NEW YORK, Sept 16: A classified National Intelligence Estimate prepared for President Bush in late July spelt out a dark assessment of prospects for Iraq, said the New York Times on Thursday.

"The estimate outlines three possibilities for Iraq through the end of 2005, with the worst case being developments that could lead to civil war, the officials said. The most favourable outcome described is an Iraq whose stability would remain tenuous in political, economic and security terms," the Times said.

Senator John Kerry, Democratic Party's nominee for the President, severely criticized the Bush administration's optimistic public position on Iraq on Wednesday and questioned whether it would be possible to hold elections there in January.

"I think it is very difficult to see today how you're going to distribute ballots in places like Falluja and Ramadi and Najaf and other parts of the country without having established the security," Mr Kerry said in a Radio interview.

"I know that the people who are supposed to run that election believe that they need a longer period of time and greater security before they can even begin to do it, and they just can't do it at this point in time. So I'm not sure the president is being honest with the American people about that situation either at this point."

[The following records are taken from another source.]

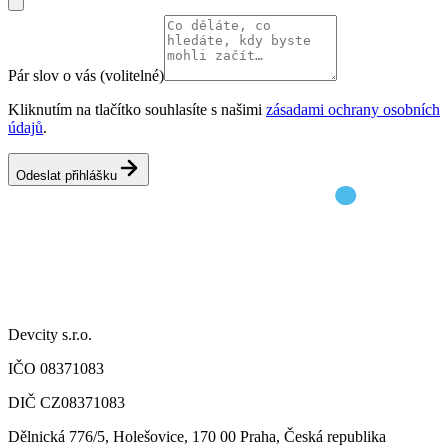
Pár slov o vás (volitelné)
Kliknutím na tlačítko souhlasíte s našimi
zásadami ochrany osobních
údajů
.
Odeslat přihlášku
Devcity s.r.o.
IČO 08371083
DIČ CZ08371083
Dělnická 776/5, Holešovice, 170 00 Praha, Česká republika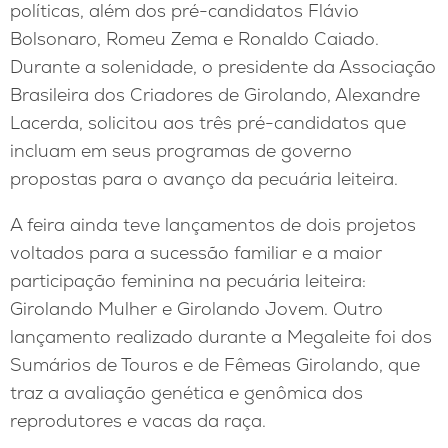
políticas, além dos pré-candidatos Flávio
Bolsonaro, Romeu Zema e Ronaldo Caiado.
Durante a solenidade, o presidente da Associação
Brasileira dos Criadores de Girolando, Alexandre
Lacerda, solicitou aos três pré-candidatos que
incluam em seus programas de governo
propostas para o avanço da pecuária leiteira.
A feira ainda teve lançamentos de dois projetos
voltados para a sucessão familiar e a maior
participação feminina na pecuária leiteira:
Girolando Mulher e Girolando Jovem. Outro
lançamento realizado durante a Megaleite foi dos
Sumários de Touros e de Fêmeas Girolando, que
traz a avaliação genética e genômica dos
reprodutores e vacas da raça.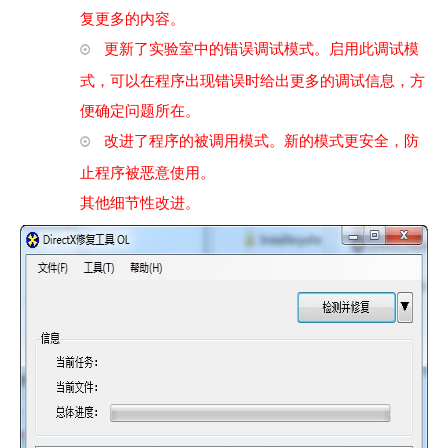
复更多的内容。
更新了实验室中的错误调试模式。启用此调试模
式，可以在程序出现错误时给出更多的调试信息，方
便确定问题所在。
改进了程序的被调用模式。新的模式更安全，防
止程序被恶意使用。
其他细节性改进。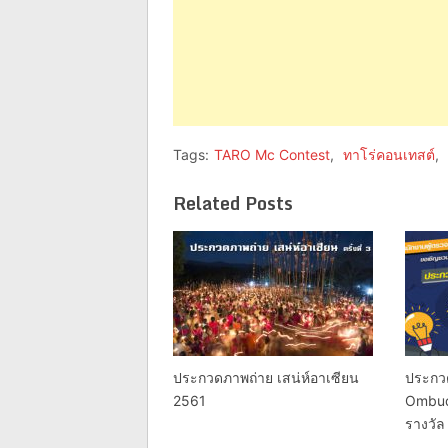
Tags:
TARO Mc Contest
,
ทาโร่คอนเทสต์
,
Related Posts
ประกวดภาพถ่าย เสน่ห์อาเซียน
ประกว
2561
Ombud
รางวั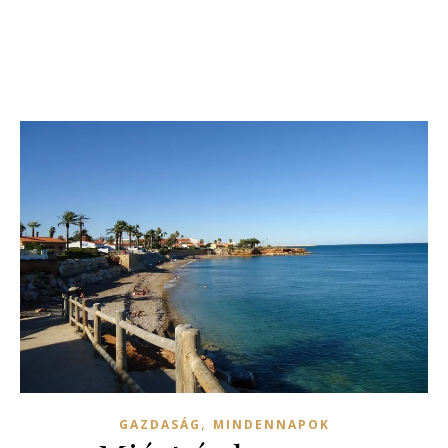
,
GAZDASÁG
MINDENNAPOK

One government official who read the paper told the Times "there's a significant amount of pessimism". The paper said that the intelligence estimate, the first on Iraq since October 2002, was prepared by the National Intelligence Council and was approved by the National Foreign Intelligence Board under John E. McLaughlin, the acting director of central intelligence.

Such estimates can be requested by the White House or Congress, but this one was initiated by the intelligence council under George J. Tenet, who stepped down as director of central intelligence on July 9, the government officials said.

President Bush, who was briefed on the new intelligence estimate, has not significantly changed the tenor of his public remarks on the war's course over the summer, consistently emphasizing progress while acknowledging the difficulties, the paper noted.